> _TASK 1_: List every dollar amount that appears in the passage on hedging by gold mining firms.

> _EXERCISE TEXT_:
↓

The literature on corporate risk management has traditionally assumed that derivative securities are fairly priced on average, so that firms could not systematically exploit unusual market conditions and earn positive returns from their hedging transactions. Here, Associate Professor Tim Adam questions this basic premise on which corporate risk management literature is founded and reveals two key findings.

Incorporating a market view into a corporate risk management strategy appears to be a widespread phenomenon.

In a survey of 244 Fortune 500 firms, almost 90% of the firms based the size of their hedges on their market views. In another separate survey on derivatives usage by 399 US non-financial firms about 50% of firms admit to sometimes altering the size and/or the timing of a hedge due to managers' market views.

The gold mining industry appears to be no exception in this regard.

Recognizing this, Professor Adam asked: can managers create value by hedging selectively, i.e., varying the size and timing of their hedging transactions based on their market views, perhaps shaped by private information? Can managers create value by exploiting systematic patterns and anomalies in derivatives markets?

To answer these questions Prof Adam analyzed the quarterly gold derivatives positions of a sample of 92 North American gold mining firms from 1989 to1999. This data, together with market data on average gold spot and futures prices, interest rate, and the gold lease rate, permitted the calculation of the quarterly net cash flows associated with each derivatives transaction for each firm.

These derivatives cash flows were then compared with several benchmarks to determine whether firms are making or losing money using derivatives, and what the sources of these gains or losses were.

Study Findings

During the sample period, there were two major gold price trend reversals: Gold prices generally fell from 1989 to 1993, then increased until 1996, and continued to decline until 2000.

Prof Adam found that firms that hedged their gold production during this period generated large positive cash flows. These firms realized an average total cash flow gain of $11 million or $24 per ounce of gold hedged per year, while firms' average annual net income was only $3.5 million per year.

The source of most of this gain was a positive realized risk premium, i.e., a persistent positive spread between the contracted forward price and realized spot price. The positive realized risk premium was not special to the particular sample period, but had existed in the gold market since the late 1970s.

Thus, this finding highlighted a new motive for corporate hedging, which the literature had previously ignored.

There was considerable evidence that managers were incorporating their market views into their risk management programs. This caused excess variation in firms' hedge positions that cannot be explained by changes in firms' fundamentals.

↑

> _TASK 2_: Quote the part of the rows that opens with the line containing "left knee: (275, 344, 5)" and closes with the line containing "left hip: (408, 272, -8)", both lines included.

> _INFORMATION GIVEN_:
↓

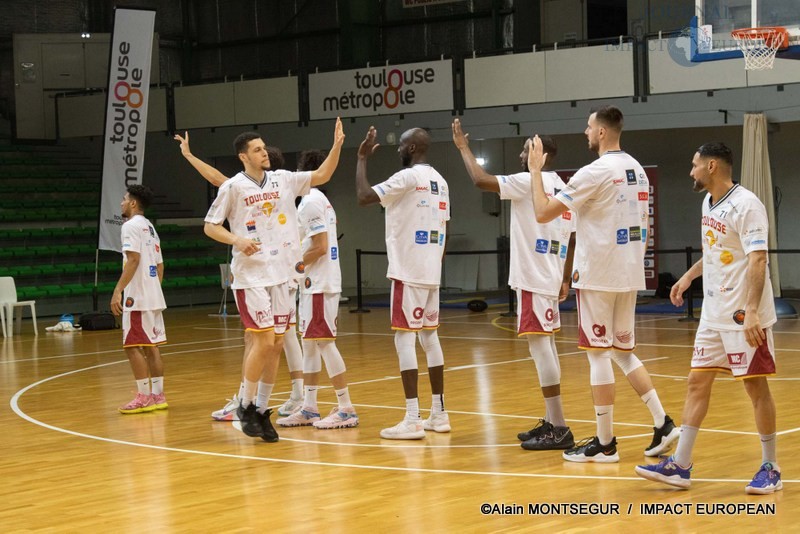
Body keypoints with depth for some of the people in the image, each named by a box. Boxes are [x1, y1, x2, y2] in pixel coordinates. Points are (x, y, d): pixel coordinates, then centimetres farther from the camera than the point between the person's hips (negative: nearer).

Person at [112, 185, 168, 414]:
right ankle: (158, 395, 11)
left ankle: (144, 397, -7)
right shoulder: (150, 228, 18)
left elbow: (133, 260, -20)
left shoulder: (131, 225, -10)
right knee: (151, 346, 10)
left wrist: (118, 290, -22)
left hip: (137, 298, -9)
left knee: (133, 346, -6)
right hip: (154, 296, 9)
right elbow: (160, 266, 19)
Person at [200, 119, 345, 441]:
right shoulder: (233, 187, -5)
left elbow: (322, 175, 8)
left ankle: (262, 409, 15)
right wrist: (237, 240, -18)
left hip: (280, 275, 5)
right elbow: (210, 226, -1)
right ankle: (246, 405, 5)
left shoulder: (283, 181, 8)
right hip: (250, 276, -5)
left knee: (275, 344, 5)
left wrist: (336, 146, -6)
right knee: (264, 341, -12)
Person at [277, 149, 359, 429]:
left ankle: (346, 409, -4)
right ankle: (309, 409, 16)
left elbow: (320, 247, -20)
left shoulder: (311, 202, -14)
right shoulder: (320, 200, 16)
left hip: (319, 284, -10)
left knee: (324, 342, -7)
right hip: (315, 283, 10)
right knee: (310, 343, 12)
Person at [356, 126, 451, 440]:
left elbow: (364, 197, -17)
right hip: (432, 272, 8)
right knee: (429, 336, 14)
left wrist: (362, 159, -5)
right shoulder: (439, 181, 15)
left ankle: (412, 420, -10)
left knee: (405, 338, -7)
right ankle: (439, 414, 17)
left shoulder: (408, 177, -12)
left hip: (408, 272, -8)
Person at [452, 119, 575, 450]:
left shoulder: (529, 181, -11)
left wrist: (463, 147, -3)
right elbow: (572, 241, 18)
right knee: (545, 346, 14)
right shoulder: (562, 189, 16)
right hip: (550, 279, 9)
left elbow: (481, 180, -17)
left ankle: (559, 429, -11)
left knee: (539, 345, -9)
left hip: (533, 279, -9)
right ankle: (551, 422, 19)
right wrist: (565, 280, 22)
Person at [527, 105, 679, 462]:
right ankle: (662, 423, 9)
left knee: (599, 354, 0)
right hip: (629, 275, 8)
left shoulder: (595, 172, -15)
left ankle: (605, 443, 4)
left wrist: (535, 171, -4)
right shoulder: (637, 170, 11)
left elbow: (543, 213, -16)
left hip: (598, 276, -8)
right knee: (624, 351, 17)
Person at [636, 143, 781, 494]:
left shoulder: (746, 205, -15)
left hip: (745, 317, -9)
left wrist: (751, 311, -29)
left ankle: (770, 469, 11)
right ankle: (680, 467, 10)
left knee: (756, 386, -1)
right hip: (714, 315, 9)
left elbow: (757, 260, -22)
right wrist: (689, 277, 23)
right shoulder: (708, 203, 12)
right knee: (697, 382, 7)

↑
↓

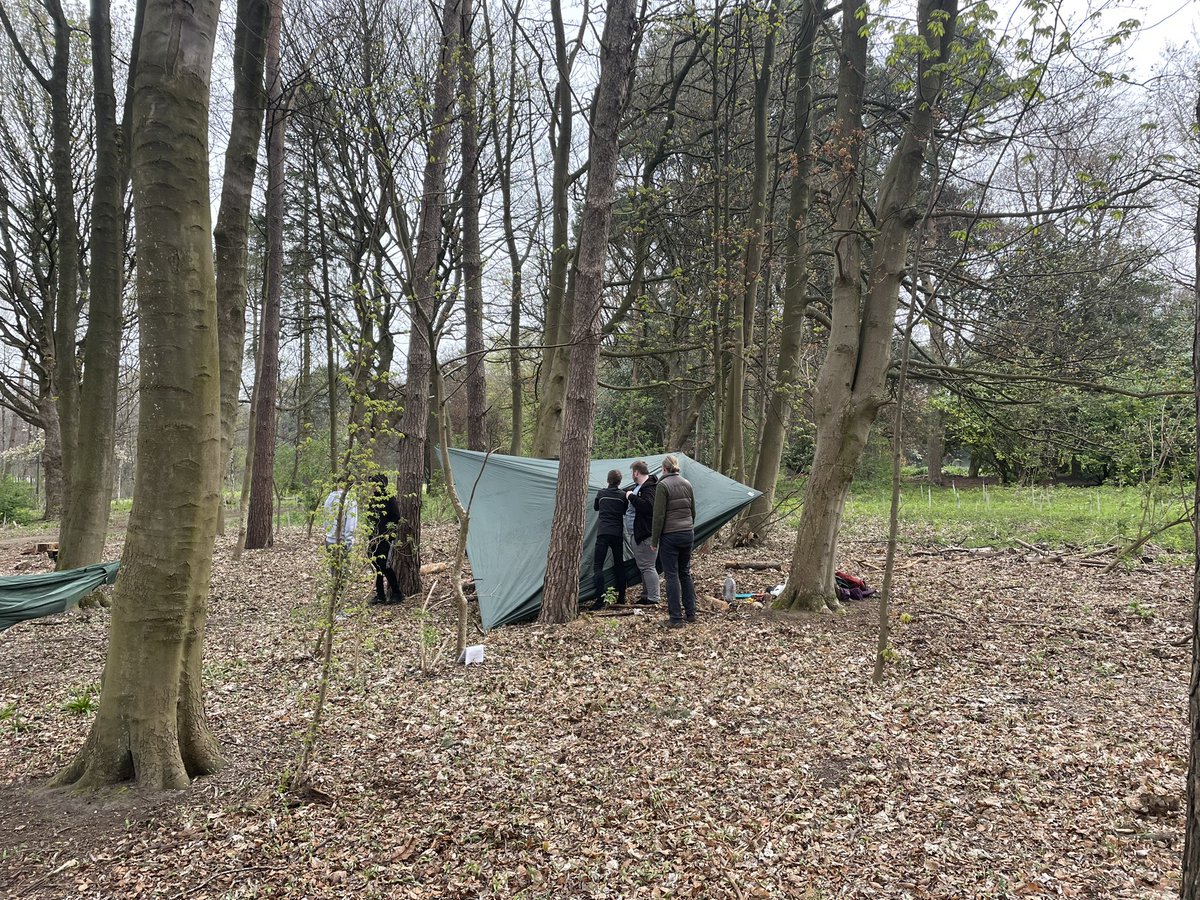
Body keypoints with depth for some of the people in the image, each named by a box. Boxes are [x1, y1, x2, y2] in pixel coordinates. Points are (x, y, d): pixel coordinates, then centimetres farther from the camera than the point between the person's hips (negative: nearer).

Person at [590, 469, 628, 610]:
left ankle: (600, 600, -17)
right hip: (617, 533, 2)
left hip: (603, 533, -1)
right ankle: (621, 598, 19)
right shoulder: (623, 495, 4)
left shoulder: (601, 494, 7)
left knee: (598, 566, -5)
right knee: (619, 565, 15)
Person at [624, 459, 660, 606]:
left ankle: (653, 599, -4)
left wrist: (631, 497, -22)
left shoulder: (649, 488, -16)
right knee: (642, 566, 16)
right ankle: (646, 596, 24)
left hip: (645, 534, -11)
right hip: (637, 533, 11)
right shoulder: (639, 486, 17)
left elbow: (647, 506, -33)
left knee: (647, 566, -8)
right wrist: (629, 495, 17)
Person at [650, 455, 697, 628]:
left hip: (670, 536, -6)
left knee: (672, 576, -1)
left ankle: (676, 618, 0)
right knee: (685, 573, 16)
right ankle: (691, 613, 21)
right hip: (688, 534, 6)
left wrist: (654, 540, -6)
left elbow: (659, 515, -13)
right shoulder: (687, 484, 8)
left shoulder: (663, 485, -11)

↑

> _TASK RESULT 1_:
$11 million
$24 per ounce of gold hedged per year
$3.5 million

> _TASK RESULT 2_:
left knee: (275, 344, 5)
left wrist: (336, 146, -6)
right knee: (264, 341, -12)
Person at [277, 149, 359, 429]:
left ankle: (346, 409, -4)
right ankle: (309, 409, 16)
left elbow: (320, 247, -20)
left shoulder: (311, 202, -14)
right shoulder: (320, 200, 16)
left hip: (319, 284, -10)
left knee: (324, 342, -7)
right hip: (315, 283, 10)
right knee: (310, 343, 12)
Person at [356, 126, 451, 440]:
left elbow: (364, 197, -17)
right hip: (432, 272, 8)
right knee: (429, 336, 14)
left wrist: (362, 159, -5)
right shoulder: (439, 181, 15)
left ankle: (412, 420, -10)
left knee: (405, 338, -7)
right ankle: (439, 414, 17)
left shoulder: (408, 177, -12)
left hip: (408, 272, -8)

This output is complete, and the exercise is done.